Today, November 17, 2014, is the 10th anniversary of this blog.
It's appropriate that I am in El Salvador as I begin writing this post. I realize that a great many of the topics which have filled the pages of this blog have been present in the past 10 days I spent in the country.
I participated in events commemorating the 25th anniversary of the massacre of the 6 Jesuits, their housekeeper and her daughter. It's one of many anniversaries of massacres I have blogged about, and all of those persons who gave the orders for those massacres have never faced any form of judgment. Impunity is a word I have used often in this blog.
Another ongoing blog theme is migration. I casually talked yesterday in English with men who had been deported from the US after living there for many years. I heard the stories of the center where El Salvador processes children deported from Mexico.

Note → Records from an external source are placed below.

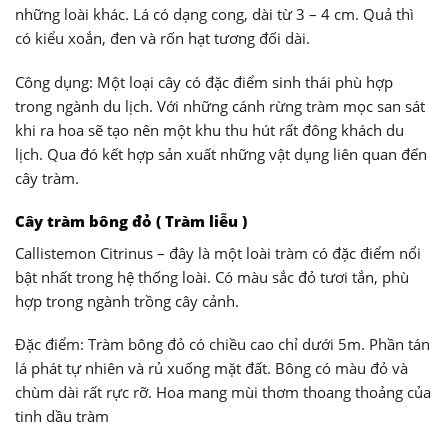
những loài khác. Lá có dạng cong, dài từ 3 – 4 cm. Quả thì
có kiểu xoắn, đen và rốn hạt tương đối dài.
Công dụng: Một loại cây có đặc điểm sinh thái phù hợp
trong ngành du lịch. Với những cánh rừng tràm mọc san sát
khi ra hoa sẽ tạo nên một khu thu hút rất đông khách du
lịch. Qua đó kết hợp sản xuất những vật dụng liên quan đến
cây tràm.
Cây tràm bông đỏ ( Tràm liễu )
Callistemon Citrinus – đây là một loài tràm có đặc điểm nổi
bật nhất trong hệ thống loài. Có màu sắc đỏ tươi tắn, phù
hợp trong ngành trồng cây cảnh.
Đặc điểm: Tràm bông đỏ có chiều cao chỉ dưới 5m. Phần tán
lá phát tự nhiên và rủ xuống mặt đất. Bông có màu đỏ và
chùm dài rất rực rỡ. Hoa mang mùi thơm thoang thoảng của
tinh dầu tràm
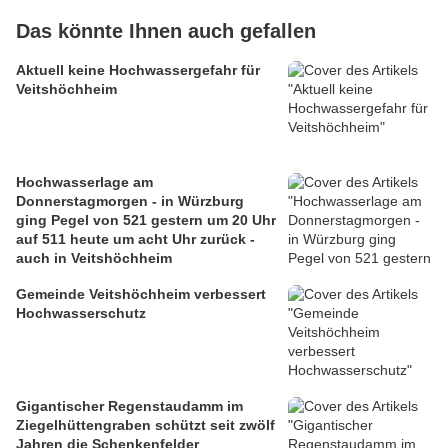
Das könnte Ihnen auch gefallen
Aktuell keine Hochwassergefahr für
Veitshöchheim
Hochwasserlage am
Donnerstagmorgen - in Würzburg
ging Pegel von 521 gestern um 20 Uhr
auf 511 heute um acht Uhr zurück -
auch in Veitshöchheim
Gemeinde Veitshöchheim verbessert
Hochwasserschutz
Gigantischer Regenstaudamm im
Ziegelhüttengraben schützt seit zwölf
Jahren die Schenkenfelder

I passed by many "remittance houses" built with money coming from the US and elsewhere.
The relationship between El Salvador and the US where 2 million Salvadorans live influences many topics. I traveled this week on the northern longitudinal highway built with United States funds from the first Millennium Challenge Compact grant and traveled on the southern coastal highway which is soon to be improved with millions of dollars from the second Millennium grant.
I spent time with a community which had recently evacuated following the December 29, 2013 explosion of the Chaparrastique volcano, one of many natural disasters I have covered on the blog, and I visited a coffee finca where I learned their hopes for improved future harvests after the impact of the coffee rot called "la roya."
Wherever I traveled, the gang tags, the armed private security, the patrolling military, and the heavily armed police were a constant reminder of the scourge of killing and violence sponsored by El Salvador's warring gangs and others. I wish it were not the topic I have written about more than any other.
I spoke with a participant in discussions with the Minister of Public Security about whether there could be a process of dialogue with the gangs after the collapse of the 2012 gang truce. (He reportedly said there could not be bilateral discussions between the gangs and the government, but did not rule out a process facilitated by churches in which all segments of society participate).
Campaign signs with the faces of candidates for the National Assembly are a constant reminder of the next set of elections in 2015 which I am writing about on the blog. The high point of readership on the blog over the past ten years was the 2009 election of El Salvador's first president from the left, Mauricio Funes.
And high in the northern mountains of Chalatenango where I could look towards the south and Lake Suchitlan and the volcanoes of San Vicente, Gauzapa and San Salvador, I continued to marvel at the natural beauty of this tiny country and how many tourists could be attracted here if they were not so afraid to come.
After 10 years and 2181 posts, my purpose in writing the blog continues to be the same as when I started. I try to be a source of quality information about El Salvador for an English-speaking audience. I hope I have been that source for some of you.
Finally, I'd like to thank all of the many people who have contributed to my understanding of El Salvador over the years. Thanks to Carlos, Gene, Ernesto, Danielle, Omar, Mike, Boz, David, Teddy, Larry, John, Bethany and all the many others who have e-mailed or commented over the years.